La ricerca è iniziata dai dati del Registro europeo Pollutant Realease and Transfer (PRTR), che ha raccolto anche i valori delle emissioni di 4000 aziende italiane. L’analisi si è concentrata sui gas fluorurati (F-gas), che sono anche detti “inquinanti eterni” perché sono persistenti e alcuni di loro influiscono sul cambiamento climatico anche oltre 5000 volte in più rispetto alla CO2.
Dal 2007 al 2023 sono state rilasciate in Italia 3.766 tonnellate di F-gas, per la maggior parte PFAS. L’epicentro dell’inquinamento è il Piemonte con 2.863 tonnellate nello stesso periodo, che equivalgono al 76% di tutte le emissioni italiane. L’inquinamento però riguarda tutta la Penisola, e peraltro ci sono zone non rilevate. Dai dati disponibili le altre regioni più a rischio sono Veneto (zona di Venezia in particolare), Lombardia e Toscana.

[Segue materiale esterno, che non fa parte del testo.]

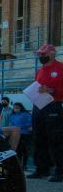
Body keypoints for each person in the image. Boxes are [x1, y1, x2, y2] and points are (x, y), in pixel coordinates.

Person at [29, 44, 63, 182]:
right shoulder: (39, 71)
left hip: (54, 106)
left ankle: (59, 170)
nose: (41, 57)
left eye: (44, 54)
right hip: (38, 106)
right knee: (38, 138)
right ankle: (41, 169)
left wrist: (51, 90)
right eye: (40, 55)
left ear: (52, 54)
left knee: (55, 140)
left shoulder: (60, 68)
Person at [9, 102, 32, 169]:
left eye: (17, 108)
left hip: (24, 134)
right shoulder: (13, 115)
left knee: (24, 150)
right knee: (17, 150)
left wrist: (20, 127)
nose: (15, 109)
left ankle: (24, 165)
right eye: (14, 108)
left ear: (21, 108)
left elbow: (29, 123)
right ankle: (18, 164)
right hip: (16, 134)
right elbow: (11, 124)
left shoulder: (26, 114)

La buona notizia è che dal Covid in poi si è vista una diminuzione delle emissioni, dovuta anche al fatto che adesso ci sono diverse alternative per sostituire i gas flurorati nei processi industriali. Occorre però fare più informazione sull’argomento e agevolare uno sforzo congiunto da parte delle aziende e delle istituzioni, per eliminare una fonte d’inquinamento che non solo fa male alla salute ma contribuisce pesantemente al riscaldamento climatico.